Individuals with a traditional 401(k) will also have to pay income tax based on their current tax bracket. A Roth 401(k) is filled with post-tax dollars, which means that you have already paid income taxes on your contributions.
These penalties are important to know because a $50,000 withdrawal could amount to a little over half as much once income taxes and withdrawal penalties go into effect.
What happens if you cash out your 401(k) after age 59.5?
If you want to cash out your 401(k) after age 59.5, you're free from the 10 percent withdrawal penalty. However, you'll still have to pay income taxes on a traditional 401(k).

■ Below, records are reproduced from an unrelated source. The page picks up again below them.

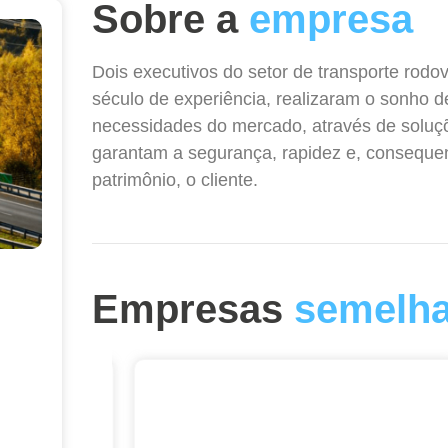
Sobre a
empresa
Dois executivos do setor de transporte rodov
século de experiência, realizaram o sonho d
necessidades do mercado, através de soluçõe
garantam a segurança, rapidez e, consequen
patrimônio, o cliente.
Empresas
semelha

If you have had a Roth 401(k) for at least five years, you won't have to pay any taxes on your money.
Using your 401(k) funds might make sense for debts with high interest rates.
Not all debts are created equal. For example, credit cards have high interest rates around 20 percent, and failing to pay your bills in full will only put you further in debt. In a high-interest situation like this, cashing out a portion of your 401(k) might make sense, but it's important to run the numbers to make sure you can actually get yourself in the green. You will also want to explore all other options before deciding to do this.
In most cases, you should not cash out your 401(k) to pay off low-interest debt since it likely won't be in your best financial interest.
Try other ways to pay off debt and leave the 401(k) as a last resort.
Cashing out your 401(k) early could lead you to pay a boatload in taxes and penalties.
Here are a few options to consider before deciding to pursue a 401(k) withdrawal:
If you have credit card debt or other high-interest debt, call the company to negotiate your interest rate. Borrowers with decent credit can often secure a lower interest rate.
For credit card debt, you can transfer your balance to another credit card with lower interest. You have to pay the transfer fee if applicable. You should prioritize cards with a zero percent interest period to help pay your debt off.
- Consolidate or refinance any loans to get a better interest rate.
- If none of that works, consider a 401(k) loan, which works differently than a withdrawal. You must pay the loan (including interest) in full by the time it's due, or if you leave your current job, the IRS might deduct the money from your 401(k) as a regular withdrawal.